From filmmaker Reinaldo Marcus Green (MONSTERS AND MEN; upcoming KING RICHARD), along with the Academy Award-winning writing team behind BROKEBACK MOUNTAIN (Diana Ossana & Larry McMurtry) and Academy Award nominee Mark Wahlberg, JOE BELL tells the intimate and emotional true story of an Oregonian father who pays tribute to his gay teenage son Jadin, embarking on a self- reflective walk across America to speak his heart to heartland citizens about the real and terrifying costs of bullying.
ABOUT THE PRODUCTION
In the Spring of 2013 working-class father Joe Bell quit his job at the plywood mill in the small Western town of La Grande, Oregon and walked out the door of his family home. Carrying only the barest necessities and a heart weighted with regret, he started on foot to New York City, where his son Jadin had dreamed of starting a new life.

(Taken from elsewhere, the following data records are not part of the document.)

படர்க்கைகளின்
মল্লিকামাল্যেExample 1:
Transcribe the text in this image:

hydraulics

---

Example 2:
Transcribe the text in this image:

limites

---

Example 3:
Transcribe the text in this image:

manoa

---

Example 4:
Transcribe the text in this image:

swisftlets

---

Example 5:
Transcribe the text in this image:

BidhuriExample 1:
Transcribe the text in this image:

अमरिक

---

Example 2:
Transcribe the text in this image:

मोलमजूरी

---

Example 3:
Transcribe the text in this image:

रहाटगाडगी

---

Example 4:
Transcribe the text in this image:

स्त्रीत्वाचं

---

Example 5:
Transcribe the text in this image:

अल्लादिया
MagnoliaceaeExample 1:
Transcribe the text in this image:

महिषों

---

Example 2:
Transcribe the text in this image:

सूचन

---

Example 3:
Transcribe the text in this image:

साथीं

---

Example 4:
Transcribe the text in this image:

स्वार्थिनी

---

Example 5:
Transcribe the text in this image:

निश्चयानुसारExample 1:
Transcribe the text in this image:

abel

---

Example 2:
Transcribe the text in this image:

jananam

It was a trip Joe never expected to take, a trip he wasn’t entirely ready to take.
Jadin Bell was 15 years-old when he died by suicide after the trauma of intense, daily bullying by his classmates. The only openly gay student at his school, he made a big impression on those who knew him best. Jadin was a kind, creative and fun-loving young man, a high school cheerleader and a lover of fashion and photography.
To honor Jadin, his father took to the heartland road, while reeling with raw emotions and his own baggage of shame, shortcomings and guilt. His son gone, Joe hoped to find on his trek other small town LGBTQ teenagers and families who struggled in silence or shadow, and share with them his story — Jadin’s story — so that even one family might learn greater acceptance and be spared the remorse that consumed and propelled Joe.

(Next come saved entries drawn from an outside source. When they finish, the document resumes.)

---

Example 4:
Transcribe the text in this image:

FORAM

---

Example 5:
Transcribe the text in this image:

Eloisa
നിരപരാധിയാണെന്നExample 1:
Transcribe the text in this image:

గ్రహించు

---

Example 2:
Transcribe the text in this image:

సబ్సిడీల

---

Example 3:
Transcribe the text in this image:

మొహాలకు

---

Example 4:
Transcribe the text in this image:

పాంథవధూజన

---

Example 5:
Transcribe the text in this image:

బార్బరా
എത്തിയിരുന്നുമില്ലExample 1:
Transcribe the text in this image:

What Joe did not foresee was the vast impact this lone act of endurance, of reaching out in places where too many were in hiding for being who they were, would make. The more he walked, the more he experienced the kindness of strangers and forged connections with people just like him, as well as with people nothing like him—which, in turn, brought him closer to truly seeing Jadin for who he was for the first time.

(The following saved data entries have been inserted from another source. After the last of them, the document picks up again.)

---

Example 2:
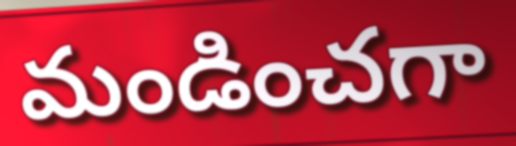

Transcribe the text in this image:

మండించగా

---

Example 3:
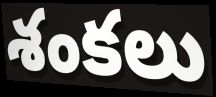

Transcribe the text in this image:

శంకలు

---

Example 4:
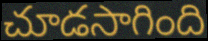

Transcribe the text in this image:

చూడసాగింది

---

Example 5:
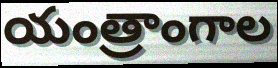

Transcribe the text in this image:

యంత్రాంగాల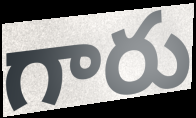
గారుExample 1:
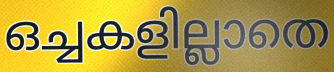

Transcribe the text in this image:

ഒച്ചകളില്ലാതെ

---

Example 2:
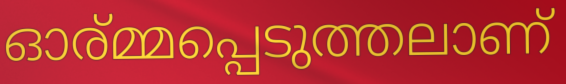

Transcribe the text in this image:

ഓര്മ്മപ്പെടുത്തലാണ്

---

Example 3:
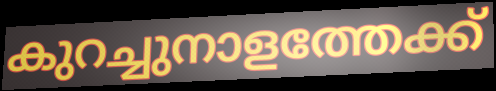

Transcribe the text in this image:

കുറച്ചുനാളത്തേക്ക്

This is the journey followed in “Joe Bell,” based on the emotional, true father-son story. As the impassioned and psychically wounded Joe, Mark Wahlberg, who is also a producer, reveals an unseen side—that of an ordinary man doing the hard work of reckoning with himself, grappling with the costs of his mistakes and prejudices, while stumbling towards the hope of redemption.

Mirroring Joe Bell’s expansive journey, the team behind the film combines diverse perspectives. The screenplay reunited Diana Ossana and the late Larry McMurtry, who adapted Annie Proulx’s story “Brokeback Mountain” into a groundbreaking, Oscar-winning movie. Like that story, “Joe Bell” is an elemental love story, this time a family’s love story, complicated by the world we live in. Taking up those complications with a keen sensitivity is director Reinaldo Marcus Green, a rising voice who debuted in 2018 with the acclaimed drama “Monsters and Men,” and helmed the coming “King Richard.”
“From the minute I read the script I thought this was a timely story that needed to be told,” says Wahlberg. “Joe Bell is a man who didn’t understand certain things about the world until he was faced with them in his own life, as a father. As a parent myself, I know how much fatherhood can change a man. This is a story told from the heart of a man who walked from town to town to reach other families. It shows how a series of small steps can add up and make a big difference for anyone who needs to know they are loved and accepted.”
Exploring that idea felt especially needed, says Wahlberg, in the times we’re living through, teeming with the dangers of misunderstanding and anger. “In this time when there is so much division, a story like this shows people can still come together when they try to listen,” he says.
Producer Riva Marker adds: “Joe and Jadin’s story is about unfinished business. What wouldn’t most of us give for one extra minute with a deceased loved one? I would give anything for one more chance to tell my own father how much I love him. We all have regrets, some of us have deeper regrets than others. Joe began his journey as an expression of mourning and an attempt to quite literally exorcise his demons. But it came to be just as much about acceptance, love and appreciating each other while we’re here.”